A 2,500-year-old mummified princess from the Pazyryk people, a nomadic tribe from the region of the Siberia, may have died from breast cancer, a disease that strikes millions of women, according to a scientific analysis using new MRI scans.
In addition, scientists also suspect that the woman, who died at the age of 25, may have consumed cannabis to relieve her pain. It was already known that the Princess Ukok had died at a young age, but until now the reasons remained unknown.
Using MRI scanners, the research team identified asymmetrical signals in the mummy of the princess who lived during the 5th Century BC, which made them suspect about the disease. “During the imaging of mammary glands, we paid attention to their asymmetric structure and the varying asymmetry of the MRI signal. We are dealing with a primary tumor in the right breast and right axial lymph nodes with metastases,” explained Andrey Letyagin, from the Institute of Physiology and Fundamental Medicine, on an interview to The Siberian Times.
Letyagin worked in collaboration with Andrew Savelov from the International Tomography Center, and the findings of the research were recently published at the Science First Hand journal. Princess Ukok’s mummified remains were found, in a permafrost subterranean tomb, in the Altai Mountains, which is located near the borders of Kazakhstan, China and Mongolia, in 1993.

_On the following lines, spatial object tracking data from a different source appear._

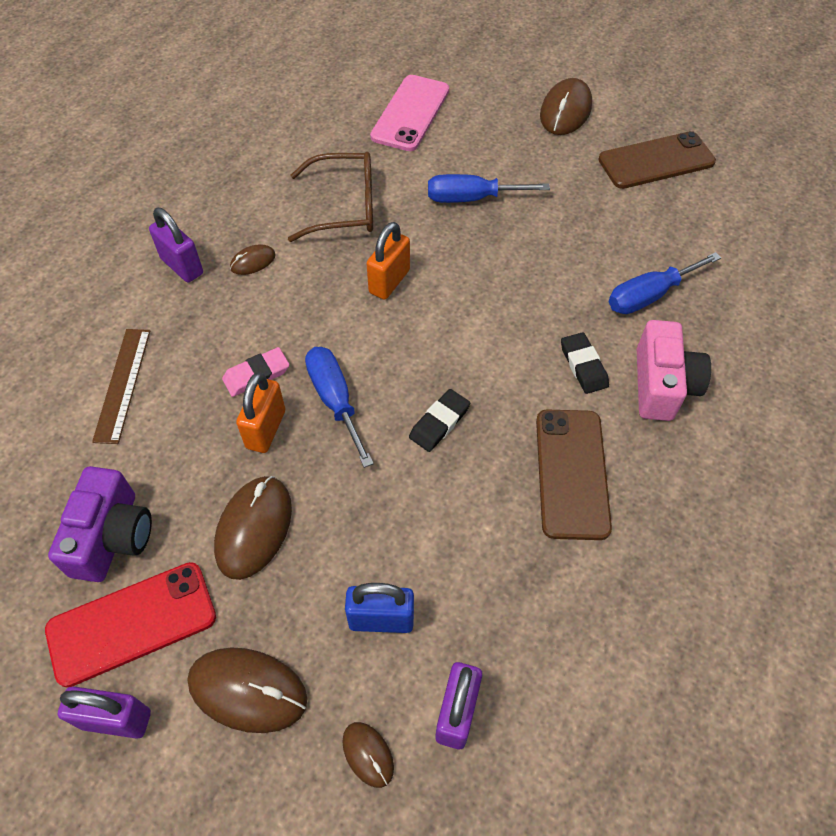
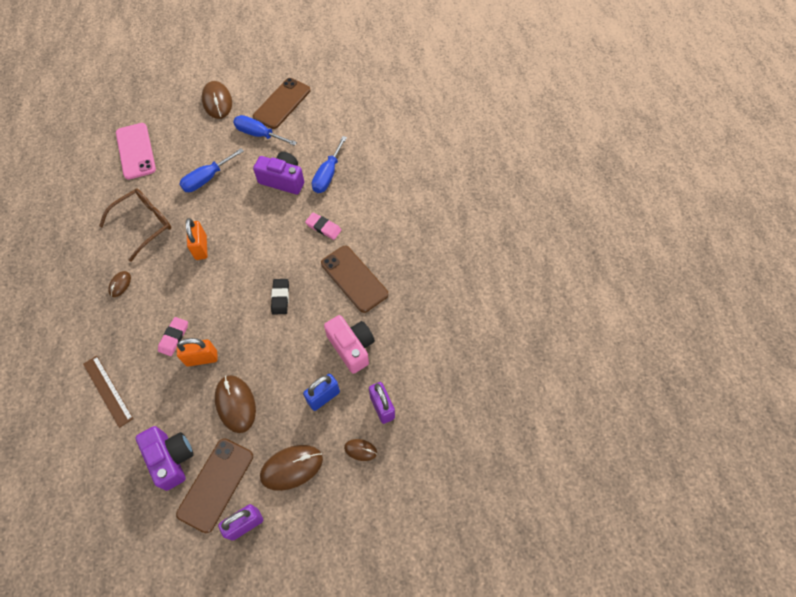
camera: 40 degrees left, 5 degrees up
red phone [45,562,216,687] -> brown phone [176,438,253,533]
purple padlock [149,208,203,283] -> none
orange padlock [236,372,285,453] -> orange padlock turned 75 degrees counterclockwise [177,338,218,367]
blue screwdriver [305,347,374,468] -> blue screwdriver moved to [233,115,297,146]
black eraser [561,332,609,394] -> pink eraser [305,213,341,240]
pink camera [637,320,711,421] -> pink camera moved to [324,315,375,374]
none -> purple camera [253,152,304,195]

It is still thought to be one of the most important archaeological discoveries of the 20th century, made by Russian archaeologists. Ever since, scientists have been dedicated to understand the causes of death with exams, including facial reconstruction, DNA tests and MRI scans, conducted at the research facility in Novosibirsk.
The woman was thought to be about 20 years old when she developed breast cancer, which ended up causing her death about five years later. “The three first thoracic vertebrae showed a statistically significant decrease in MR signal and distortion of the contours, which may indicate the metastatic cancer process,” Letyagin said. “I am quite sure of the diagnosis – she had cancer.”
“She was extremely emaciated. Given her rather high rank in society and the information scientists obtained studying mummies of elite Pazyryks, I do not have any other explanation of her state. Only cancer could have such an impact. It is clearly seen the tumor in her right breast, visible is the metastatic lesion of the lymph node and spine…She had cancer and it was killing her,” he added.
The exams conducted by the researchers also revealed traumas in the woman’s bones, consistent with dislocations of joints and fractures to the skull, which suggested that she could have fallen from a high place. Therefore, Letyagin explained that it was not possible to be absolutely certain if the cause of death was cancer. In addition, the princess also suffered from osteomyelitis, a bone or bone marrow infection that develops in children and adolescents, as demonstrated by the researchers.
Cancer has already been proven to exist at least since ancient Egypt, and currently scientists are performing MRIs to understand the disease in ancient times. Another question that has raised attention from researchers is the ways of fighting the pain due to the disease. In the case of Princess Ukok, the archaeologists believe that cannabis and analgesics were plausible options.
“In ancient cultures, from which there is a written testimony, such analgesics used were wine, hashish, opium, henbane, and extract of mandrake, aconite and Indian hemp. The Pazyryks knew hemp and its features,” said Natalia Polosmak, the archaeologist responsible for the discovery of the remains in 1993, in which the chamber contained cannabis. “Probably for this sick woman, sniffing cannabis was a forced necessity. And she was often in an altered state of mind. We can suggest that through her the ancestral spirits and gods could speak.”
Even tough she is now commonly called princess, the archaeologists believe that she was in fact a shaman, since her mummified body was found in a tomb similar to the ones uses for royalty, a tumuli or Kurgan. The researchers are working surrounded by controversy, as some Altay elders oppose to the research, since they believe it has disturbed the woman’s tomb and spirit, causing possible catastrophes.